Advanced Training Technologies Branch
U.S. Air Force Research Laboratory (AL/HRCT)
7909 Lindbergh Dr., Brooks AFB, TX 78235-5352, USA
Abstract. The development of generic and reusable ITS components is a current problem studied by ITS researchers. The use of the WWW to collaboratively construct a mega-tutor is proposed as a challenge and future benchmark for ITS researchers.
To help researchers develop and implement ITS or ILE environments with generic knowledge bases, generic student models, or other reusable components, it would be useful to have a common framework within which the developers could share the modules with other developers. Yum and Crawford have suggested that a WWW-based collaborative development system could be a framework for developing reusable tutoring systems, and expanding the ability of developers to implement ITS environments (Yum & Crawford, 1996). Preparing this type of a framework would require the sharing of code and technical information, and large-scale collaboration on the architecture of the ITS. One possible approach to supporting this type of framework would be to set a benchmark, a challenge or goal that would provide a specific task for developers and researchers. Such a project, the development of a framework for the reuse of components of an ITS, and the cooperation of developers and researchers on accomplishing a specific task, could be rapidly accomplished with the help of the WWW. By working on a large-scale common project like a large-scale distributed tutor, or a 'mega-tutor', many developers could collaborate and eventually provide a great benefit to the entire educational WWW community.

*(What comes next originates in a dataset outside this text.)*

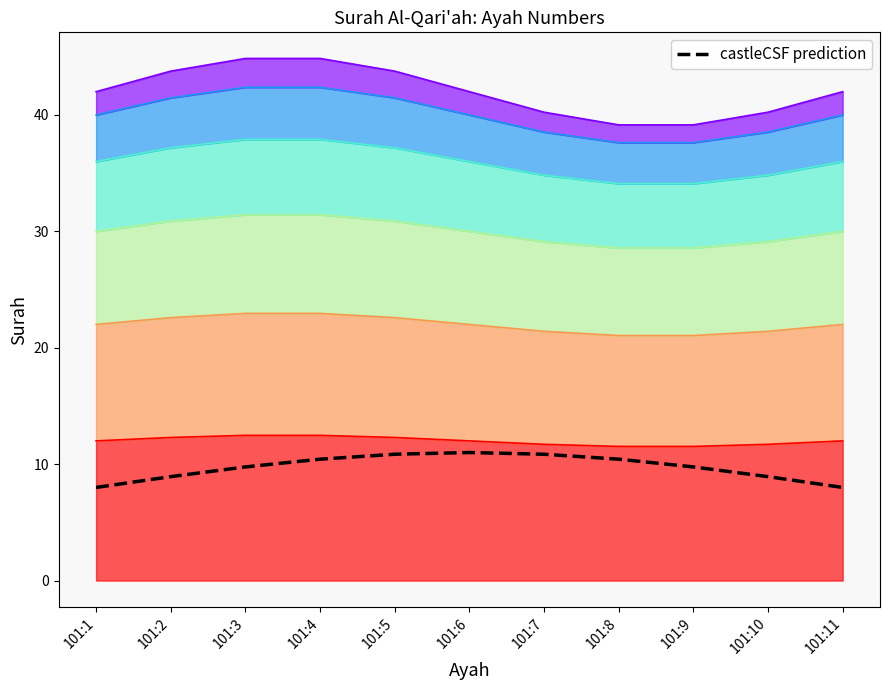

The chart shows a value of 18.4 at 101:8. True or false?

False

The main idea behind the construction of a mega-tutor would be that the web would be used as a delivery mechanism for a large and unlimited tutor, essentially a tutor that spans the web. The mega-tutor would eventually be composed of many thousands of agent-like objects, each of which could act as components of a tutoring or learning environment system, and be called-on by search engines according to instructional, training, or performance needs of a given student, then combined dynamically to meet those needs. The agent-type components of the mega-tutor would each be certified to perform a specific function, and the search engine for constructing the tutor would seek an effective combination of components based on the expected effectiveness of each object in accomplishing the purposes identified by the student. A tutor would then be dynamically constructed by the search engine and it would perform its function until completion, and then return control to the original calling system, or to the user.

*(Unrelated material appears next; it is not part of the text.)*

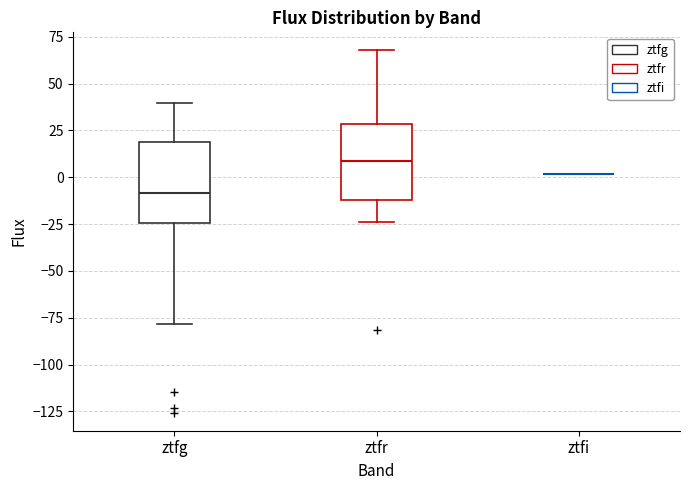

Reading left to right, read every box against the y-axis: the position of its median line, the range the box covers, and the ends of its whiskers. The values are not printed on the chart, so give them approximately, as read against the axis.

ztfg: median -10, box -25 to 20, whiskers -80 to 40
ztfr: median 10, box -10 to 30, whiskers -25 to 70
ztfi: box collapsed to a line at 0, whiskers 0 to 0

One of the major challenges for constructing this type of mega-tutor is to develop sufficiently generalizeable and generic tutoring objects for the requirement that the objects be combined in a dynamic situation. The test for this benchmark would be that of an end-user, or an intelligent search engine, could 'drag-and-drop' multiple modules together to create a new tutor. The modules might include knowledge bases, user interfaces (students, teachers, peers), inference engines, or other instructional resources. Some of these modules might contain components that could adapt to or control other components. The communication channels for the modules would intelligently self-configure according to the abilities of each module. These modules could be combined by instructors, or mentors who could measure the effectiveness of the tutor and trouble-shoot any problems that might arise in the tutor's self-configurations. The modules could also be combined automatically by intelligent search engines. Any combinations of modules would be possible, so tutors could be constructed on an ad-hoc basis for individual students, for small collaborative learning groups, for working teams, or for large groups of students (see Fig. 1).

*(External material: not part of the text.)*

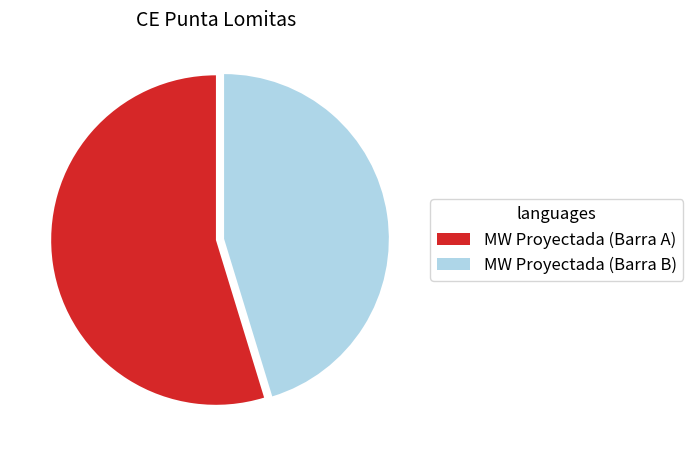

Is it true that MW Proyectada (Barra B) is 45% of the pie?

True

A good example of this capability over the Web would be as follows: imagine that you are an accountant working on a spreadsheet and you have a complicated question about how property depreciation works. You are connected to the web, and using a mega-tutor search engine you construct a tutor to teach yourself about depreciation, including the financial formulas and applicable tax law. The tutor runs until you understand the concept of depreciation and are ready to return to your spreadsheet. Sounds great, but how would it work? A sophisticated WWW search engine would help narrow down the question, link to interoperable ITS engines, knowledge bases, or other instructional agents, and construct an intelligent tutor to help assist you. This type of mega-tutor system would exist across the web, and its design would be based on a merger of concepts, drawing from AI and ITS research, interoperability initiatives, embedded systems research, instructional science, and information retrieval research.
The use of the tutoring components would be largely invisible to the end-users. The users would only know that they were using a sophisticated search engine that was able to construct effective training to meet their individual needs. Of course the amount of content necessary for this type of mega-tutor is significant, but if the interoperability initiatives currently underway for ITS components are successful, the content could be developed across the world by thousands, or even millions of instructional developers, all of whom used knowledge engineering tools that adhered to interoperable data standards. By beginning work with a few simple domains, and pursuing the 'drag-and-drop' benchmark, a collaborative development system should be capable of this task. Perhaps the construction of a mega-tutor is an idealistic challenge, but it could provide a benchmark test environment for the use of interoperable ITS components over the Web, and it provides a vision of the future of ITS systems.